Go through the material and set down every line without alteration.

"""

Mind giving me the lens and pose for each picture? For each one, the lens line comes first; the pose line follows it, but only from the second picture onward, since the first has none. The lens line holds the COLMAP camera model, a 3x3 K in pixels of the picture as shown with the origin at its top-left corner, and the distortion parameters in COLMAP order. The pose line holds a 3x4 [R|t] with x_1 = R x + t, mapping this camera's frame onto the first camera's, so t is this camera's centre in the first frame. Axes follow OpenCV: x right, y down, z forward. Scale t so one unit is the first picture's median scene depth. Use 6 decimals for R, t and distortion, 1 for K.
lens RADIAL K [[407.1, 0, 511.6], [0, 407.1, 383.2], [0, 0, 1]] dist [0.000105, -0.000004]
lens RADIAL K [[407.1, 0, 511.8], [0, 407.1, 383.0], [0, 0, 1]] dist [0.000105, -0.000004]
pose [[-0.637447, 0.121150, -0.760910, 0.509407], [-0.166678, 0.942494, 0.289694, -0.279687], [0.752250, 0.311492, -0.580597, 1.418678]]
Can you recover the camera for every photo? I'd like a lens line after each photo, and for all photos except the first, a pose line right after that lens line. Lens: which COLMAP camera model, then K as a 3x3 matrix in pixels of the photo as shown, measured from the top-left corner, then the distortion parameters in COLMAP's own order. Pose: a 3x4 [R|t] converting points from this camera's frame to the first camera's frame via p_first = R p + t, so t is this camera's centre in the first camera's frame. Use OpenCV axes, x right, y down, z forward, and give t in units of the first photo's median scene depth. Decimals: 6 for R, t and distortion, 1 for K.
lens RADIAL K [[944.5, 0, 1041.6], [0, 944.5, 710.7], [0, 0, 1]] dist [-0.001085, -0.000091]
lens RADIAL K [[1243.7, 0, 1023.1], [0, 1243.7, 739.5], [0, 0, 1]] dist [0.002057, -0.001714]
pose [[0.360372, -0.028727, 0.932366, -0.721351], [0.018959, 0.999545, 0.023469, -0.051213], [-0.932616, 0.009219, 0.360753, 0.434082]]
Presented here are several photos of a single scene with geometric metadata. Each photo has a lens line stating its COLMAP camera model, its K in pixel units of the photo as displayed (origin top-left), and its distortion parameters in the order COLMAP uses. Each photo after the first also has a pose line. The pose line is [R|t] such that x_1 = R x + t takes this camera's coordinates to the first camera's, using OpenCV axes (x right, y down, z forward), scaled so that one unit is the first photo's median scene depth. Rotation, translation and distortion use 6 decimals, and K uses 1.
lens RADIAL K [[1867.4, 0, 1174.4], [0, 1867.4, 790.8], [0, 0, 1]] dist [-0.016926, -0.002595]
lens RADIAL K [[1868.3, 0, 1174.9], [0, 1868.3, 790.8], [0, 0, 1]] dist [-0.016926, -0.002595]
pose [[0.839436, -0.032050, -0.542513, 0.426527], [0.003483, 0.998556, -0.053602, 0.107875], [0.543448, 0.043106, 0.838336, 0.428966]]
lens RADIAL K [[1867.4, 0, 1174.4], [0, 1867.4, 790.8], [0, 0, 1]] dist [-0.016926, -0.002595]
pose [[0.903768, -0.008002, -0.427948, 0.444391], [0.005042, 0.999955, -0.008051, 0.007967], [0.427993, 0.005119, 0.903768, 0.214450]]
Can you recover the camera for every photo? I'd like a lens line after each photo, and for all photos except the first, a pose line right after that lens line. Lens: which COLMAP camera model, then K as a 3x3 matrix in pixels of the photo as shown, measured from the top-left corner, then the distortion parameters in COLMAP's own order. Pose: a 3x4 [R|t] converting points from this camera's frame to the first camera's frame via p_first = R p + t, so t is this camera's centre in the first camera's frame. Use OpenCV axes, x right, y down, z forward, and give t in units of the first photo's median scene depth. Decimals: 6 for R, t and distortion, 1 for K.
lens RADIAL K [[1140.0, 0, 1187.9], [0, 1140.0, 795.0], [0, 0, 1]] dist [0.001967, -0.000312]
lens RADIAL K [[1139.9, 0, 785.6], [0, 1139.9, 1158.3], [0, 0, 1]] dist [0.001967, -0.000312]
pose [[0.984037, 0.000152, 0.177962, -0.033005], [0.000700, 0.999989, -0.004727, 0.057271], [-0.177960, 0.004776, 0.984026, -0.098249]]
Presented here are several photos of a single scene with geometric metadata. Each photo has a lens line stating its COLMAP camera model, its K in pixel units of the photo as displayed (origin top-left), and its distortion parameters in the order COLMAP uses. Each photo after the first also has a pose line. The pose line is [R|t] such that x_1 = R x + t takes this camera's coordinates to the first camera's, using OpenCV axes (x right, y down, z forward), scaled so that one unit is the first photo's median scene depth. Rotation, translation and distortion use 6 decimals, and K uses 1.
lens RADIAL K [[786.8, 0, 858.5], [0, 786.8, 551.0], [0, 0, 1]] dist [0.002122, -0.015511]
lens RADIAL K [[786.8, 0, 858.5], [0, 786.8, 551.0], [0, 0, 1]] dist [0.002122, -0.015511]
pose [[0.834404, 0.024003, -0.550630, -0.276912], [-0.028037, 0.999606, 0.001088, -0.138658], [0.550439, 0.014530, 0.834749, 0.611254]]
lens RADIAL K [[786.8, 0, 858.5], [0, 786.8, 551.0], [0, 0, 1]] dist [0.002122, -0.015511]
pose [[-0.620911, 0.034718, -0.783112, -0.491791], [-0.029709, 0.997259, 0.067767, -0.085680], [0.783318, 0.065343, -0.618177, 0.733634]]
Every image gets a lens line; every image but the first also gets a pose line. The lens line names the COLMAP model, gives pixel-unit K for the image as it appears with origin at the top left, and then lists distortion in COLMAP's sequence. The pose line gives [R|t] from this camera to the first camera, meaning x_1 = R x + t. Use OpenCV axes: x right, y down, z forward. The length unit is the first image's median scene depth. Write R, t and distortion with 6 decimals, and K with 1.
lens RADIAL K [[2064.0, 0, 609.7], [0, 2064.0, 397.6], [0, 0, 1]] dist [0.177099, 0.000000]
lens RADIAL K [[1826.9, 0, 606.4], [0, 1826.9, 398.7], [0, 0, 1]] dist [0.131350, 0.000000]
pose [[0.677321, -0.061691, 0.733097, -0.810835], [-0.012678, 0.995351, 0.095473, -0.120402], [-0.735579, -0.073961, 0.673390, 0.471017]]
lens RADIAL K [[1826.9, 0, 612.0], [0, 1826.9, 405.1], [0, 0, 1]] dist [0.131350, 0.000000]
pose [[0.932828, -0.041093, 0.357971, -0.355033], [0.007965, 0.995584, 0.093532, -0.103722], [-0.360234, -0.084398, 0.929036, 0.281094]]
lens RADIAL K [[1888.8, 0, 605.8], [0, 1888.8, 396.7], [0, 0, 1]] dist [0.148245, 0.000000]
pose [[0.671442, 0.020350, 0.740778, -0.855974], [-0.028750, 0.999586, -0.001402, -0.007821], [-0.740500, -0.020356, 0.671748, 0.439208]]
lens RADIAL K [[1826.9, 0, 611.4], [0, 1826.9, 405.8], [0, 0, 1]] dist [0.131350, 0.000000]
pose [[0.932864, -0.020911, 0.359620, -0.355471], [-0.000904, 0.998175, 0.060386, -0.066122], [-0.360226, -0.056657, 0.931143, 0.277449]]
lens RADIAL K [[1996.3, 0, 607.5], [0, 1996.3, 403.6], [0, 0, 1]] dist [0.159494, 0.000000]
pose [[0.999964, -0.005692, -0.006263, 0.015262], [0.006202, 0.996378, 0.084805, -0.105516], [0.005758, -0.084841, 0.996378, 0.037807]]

"""

◆ WRITTEN SOLUTION:
Mind giving me the lens and pose for each picture? For each one, the lens line comes first; the pose line follows it, but only from the second picture onward, since the first has none. The lens line holds the COLMAP camera model, a 3x3 K in pixels of the picture as shown with the origin at its top-left corner, and the distortion parameters in COLMAP order. The pose line holds a 3x4 [R|t] with x_1 = R x + t, mapping this camera's frame onto the first camera's, so t is this camera's centre in the first frame. Axes follow OpenCV: x right, y down, z forward. Scale t so one unit is the first picture's median scene depth. Use 6 decimals for R, t and distortion, 1 for K.
lens RADIAL K [[407.1, 0, 511.6], [0, 407.1, 383.2], [0, 0, 1]] dist [0.000105, -0.000004]
lens RADIAL K [[407.1, 0, 511.8], [0, 407.1, 383.0], [0, 0, 1]] dist [0.000105, -0.000004]
pose [[-0.637447, 0.121150, -0.760910, 0.509407], [-0.166678, 0.942494, 0.289694, -0.279687], [0.752250, 0.311492, -0.580597, 1.418678]]
Can you recover the camera for every photo? I'd like a lens line after each photo, and for all photos except the first, a pose line right after that lens line. Lens: which COLMAP camera model, then K as a 3x3 matrix in pixels of the photo as shown, measured from the top-left corner, then the distortion parameters in COLMAP's own order. Pose: a 3x4 [R|t] converting points from this camera's frame to the first camera's frame via p_first = R p + t, so t is this camera's centre in the first camera's frame. Use OpenCV axes, x right, y down, z forward, and give t in units of the first photo's median scene depth. Decimals: 6 for R, t and distortion, 1 for K.
lens RADIAL K [[944.5, 0, 1041.6], [0, 944.5, 710.7], [0, 0, 1]] dist [-0.001085, -0.000091]
lens RADIAL K [[1243.7, 0, 1023.1], [0, 1243.7, 739.5], [0, 0, 1]] dist [0.002057, -0.001714]
pose [[0.360372, -0.028727, 0.932366, -0.721351], [0.018959, 0.999545, 0.023469, -0.051213], [-0.932616, 0.009219, 0.360753, 0.434082]]
Presented here are several photos of a single scene with geometric metadata. Each photo has a lens line stating its COLMAP camera model, its K in pixel units of the photo as displayed (origin top-left), and its distortion parameters in the order COLMAP uses. Each photo after the first also has a pose line. The pose line is [R|t] such that x_1 = R x + t takes this camera's coordinates to the first camera's, using OpenCV axes (x right, y down, z forward), scaled so that one unit is the first photo's median scene depth. Rotation, translation and distortion use 6 decimals, and K uses 1.
lens RADIAL K [[1867.4, 0, 1174.4], [0, 1867.4, 790.8], [0, 0, 1]] dist [-0.016926, -0.002595]
lens RADIAL K [[1868.3, 0, 1174.9], [0, 1868.3, 790.8], [0, 0, 1]] dist [-0.016926, -0.002595]
pose [[0.839436, -0.032050, -0.542513, 0.426527], [0.003483, 0.998556, -0.053602, 0.107875], [0.543448, 0.043106, 0.838336, 0.428966]]
lens RADIAL K [[1867.4, 0, 1174.4], [0, 1867.4, 790.8], [0, 0, 1]] dist [-0.016926, -0.002595]
pose [[0.903768, -0.008002, -0.427948, 0.444391], [0.005042, 0.999955, -0.008051, 0.007967], [0.427993, 0.005119, 0.903768, 0.214450]]
Can you recover the camera for every photo? I'd like a lens line after each photo, and for all photos except the first, a pose line right after that lens line. Lens: which COLMAP camera model, then K as a 3x3 matrix in pixels of the photo as shown, measured from the top-left corner, then the distortion parameters in COLMAP's own order. Pose: a 3x4 [R|t] converting points from this camera's frame to the first camera's frame via p_first = R p + t, so t is this camera's centre in the first camera's frame. Use OpenCV axes, x right, y down, z forward, and give t in units of the first photo's median scene depth. Decimals: 6 for R, t and distortion, 1 for K.
lens RADIAL K [[1140.0, 0, 1187.9], [0, 1140.0, 795.0], [0, 0, 1]] dist [0.001967, -0.000312]
lens RADIAL K [[1139.9, 0, 785.6], [0, 1139.9, 1158.3], [0, 0, 1]] dist [0.001967, -0.000312]
pose [[0.984037, 0.000152, 0.177962, -0.033005], [0.000700, 0.999989, -0.004727, 0.057271], [-0.177960, 0.004776, 0.984026, -0.098249]]
Presented here are several photos of a single scene with geometric metadata. Each photo has a lens line stating its COLMAP camera model, its K in pixel units of the photo as displayed (origin top-left), and its distortion parameters in the order COLMAP uses. Each photo after the first also has a pose line. The pose line is [R|t] such that x_1 = R x + t takes this camera's coordinates to the first camera's, using OpenCV axes (x right, y down, z forward), scaled so that one unit is the first photo's median scene depth. Rotation, translation and distortion use 6 decimals, and K uses 1.
lens RADIAL K [[786.8, 0, 858.5], [0, 786.8, 551.0], [0, 0, 1]] dist [0.002122, -0.015511]
lens RADIAL K [[786.8, 0, 858.5], [0, 786.8, 551.0], [0, 0, 1]] dist [0.002122, -0.015511]
pose [[0.834404, 0.024003, -0.550630, -0.276912], [-0.028037, 0.999606, 0.001088, -0.138658], [0.550439, 0.014530, 0.834749, 0.611254]]
lens RADIAL K [[786.8, 0, 858.5], [0, 786.8, 551.0], [0, 0, 1]] dist [0.002122, -0.015511]
pose [[-0.620911, 0.034718, -0.783112, -0.491791], [-0.029709, 0.997259, 0.067767, -0.085680], [0.783318, 0.065343, -0.618177, 0.733634]]
Every image gets a lens line; every image but the first also gets a pose line. The lens line names the COLMAP model, gives pixel-unit K for the image as it appears with origin at the top left, and then lists distortion in COLMAP's sequence. The pose line gives [R|t] from this camera to the first camera, meaning x_1 = R x + t. Use OpenCV axes: x right, y down, z forward. The length unit is the first image's median scene depth. Write R, t and distortion with 6 decimals, and K with 1.
lens RADIAL K [[2064.0, 0, 609.7], [0, 2064.0, 397.6], [0, 0, 1]] dist [0.177099, 0.000000]
lens RADIAL K [[1826.9, 0, 606.4], [0, 1826.9, 398.7], [0, 0, 1]] dist [0.131350, 0.000000]
pose [[0.677321, -0.061691, 0.733097, -0.810835], [-0.012678, 0.995351, 0.095473, -0.120402], [-0.735579, -0.073961, 0.673390, 0.471017]]
lens RADIAL K [[1826.9, 0, 612.0], [0, 1826.9, 405.1], [0, 0, 1]] dist [0.131350, 0.000000]
pose [[0.932828, -0.041093, 0.357971, -0.355033], [0.007965, 0.995584, 0.093532, -0.103722], [-0.360234, -0.084398, 0.929036, 0.281094]]
lens RADIAL K [[1888.8, 0, 605.8], [0, 1888.8, 396.7], [0, 0, 1]] dist [0.148245, 0.000000]
pose [[0.671442, 0.020350, 0.740778, -0.855974], [-0.028750, 0.999586, -0.001402, -0.007821], [-0.740500, -0.020356, 0.671748, 0.439208]]
lens RADIAL K [[1826.9, 0, 611.4], [0, 1826.9, 405.8], [0, 0, 1]] dist [0.131350, 0.000000]
pose [[0.932864, -0.020911, 0.359620, -0.355471], [-0.000904, 0.998175, 0.060386, -0.066122], [-0.360226, -0.056657, 0.931143, 0.277449]]
lens RADIAL K [[1996.3, 0, 607.5], [0, 1996.3, 403.6], [0, 0, 1]] dist [0.159494, 0.000000]
pose [[0.999964, -0.005692, -0.006263, 0.015262], [0.006202, 0.996378, 0.084805, -0.105516], [0.005758, -0.084841, 0.996378, 0.037807]]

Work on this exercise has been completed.